Navy diver and EOD candidates have to do it in 12:30. Six of the seven women easily hit this mark.

Rescue swimmers and SWCC candidates have to run it in 12 minutes. No problem for Jennie, Ginny, Beth and Alexis.

But SEAL candidates have to finish in 10:30. That’s a mile every seven minutes.

And Katy crushed that. Her mile-and-a-half was done in 9:33, fast enough hit to be what the Navy calls “competitive” SEAL standards.

“I was just doing my best,” she said. “That’s what I try to do every time I work out. Compete against myself and push myself as hard as I can. Every single time.”

In the end, several women could’ve passed for some Navy Special Operations jobs.
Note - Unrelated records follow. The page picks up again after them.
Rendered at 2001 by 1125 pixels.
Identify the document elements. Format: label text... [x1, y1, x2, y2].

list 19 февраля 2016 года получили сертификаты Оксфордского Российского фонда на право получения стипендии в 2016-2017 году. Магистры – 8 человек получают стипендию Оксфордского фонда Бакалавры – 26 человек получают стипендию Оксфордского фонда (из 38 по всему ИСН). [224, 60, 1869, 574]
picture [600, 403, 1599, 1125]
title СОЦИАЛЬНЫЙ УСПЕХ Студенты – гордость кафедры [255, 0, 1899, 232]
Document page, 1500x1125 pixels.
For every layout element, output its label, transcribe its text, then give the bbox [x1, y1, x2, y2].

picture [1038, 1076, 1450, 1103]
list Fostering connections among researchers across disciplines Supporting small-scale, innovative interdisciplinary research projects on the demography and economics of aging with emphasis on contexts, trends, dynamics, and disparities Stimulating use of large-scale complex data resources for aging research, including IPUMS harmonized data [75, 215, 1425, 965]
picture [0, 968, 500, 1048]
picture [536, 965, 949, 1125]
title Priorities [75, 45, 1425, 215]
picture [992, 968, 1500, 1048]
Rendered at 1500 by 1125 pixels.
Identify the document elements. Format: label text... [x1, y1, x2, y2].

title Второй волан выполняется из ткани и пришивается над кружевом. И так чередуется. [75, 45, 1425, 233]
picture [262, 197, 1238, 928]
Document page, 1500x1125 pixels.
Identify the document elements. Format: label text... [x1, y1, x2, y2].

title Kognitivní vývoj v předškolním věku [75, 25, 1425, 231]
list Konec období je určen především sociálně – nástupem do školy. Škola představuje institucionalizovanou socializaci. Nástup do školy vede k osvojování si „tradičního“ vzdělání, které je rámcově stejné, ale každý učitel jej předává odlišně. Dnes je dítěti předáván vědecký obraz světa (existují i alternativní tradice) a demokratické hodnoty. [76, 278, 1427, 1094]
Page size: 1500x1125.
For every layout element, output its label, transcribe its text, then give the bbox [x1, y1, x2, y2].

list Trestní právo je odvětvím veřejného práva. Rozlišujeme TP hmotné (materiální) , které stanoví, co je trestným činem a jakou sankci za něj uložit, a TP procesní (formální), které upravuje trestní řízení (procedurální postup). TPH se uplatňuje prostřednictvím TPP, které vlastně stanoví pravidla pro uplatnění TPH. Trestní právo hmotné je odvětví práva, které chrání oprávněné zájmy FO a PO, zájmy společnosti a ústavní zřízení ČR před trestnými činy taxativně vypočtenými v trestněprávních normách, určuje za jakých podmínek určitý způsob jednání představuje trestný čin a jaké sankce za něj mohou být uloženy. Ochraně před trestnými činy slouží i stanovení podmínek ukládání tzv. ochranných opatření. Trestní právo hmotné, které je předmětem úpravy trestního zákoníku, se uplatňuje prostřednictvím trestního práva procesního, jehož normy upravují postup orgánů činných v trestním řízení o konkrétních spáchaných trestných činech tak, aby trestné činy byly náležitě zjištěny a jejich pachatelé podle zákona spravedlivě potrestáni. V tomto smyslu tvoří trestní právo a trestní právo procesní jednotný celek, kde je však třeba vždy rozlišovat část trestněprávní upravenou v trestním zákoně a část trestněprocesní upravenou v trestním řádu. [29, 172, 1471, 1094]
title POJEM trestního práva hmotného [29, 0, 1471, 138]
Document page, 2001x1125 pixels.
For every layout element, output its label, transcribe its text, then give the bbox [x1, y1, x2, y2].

But no one eclipsed the most demanding standard, Navy SEAL.

“I’m not sure I have what it takes to be a SEAL,” Ginny said. “But I did enjoy pushing the limits.”

Some in the group agree women could be SEALs, others aren’t as sure. But all are certain women are capable of more in the military than they get to do now. And they say, if this group – mostly mothers in their 30s and 40s – could finish in sight of the standards, then there’s no doubt to them women can be warriors.

Katy said, “I can’t wait until 2016 to see what’s going to come of this.”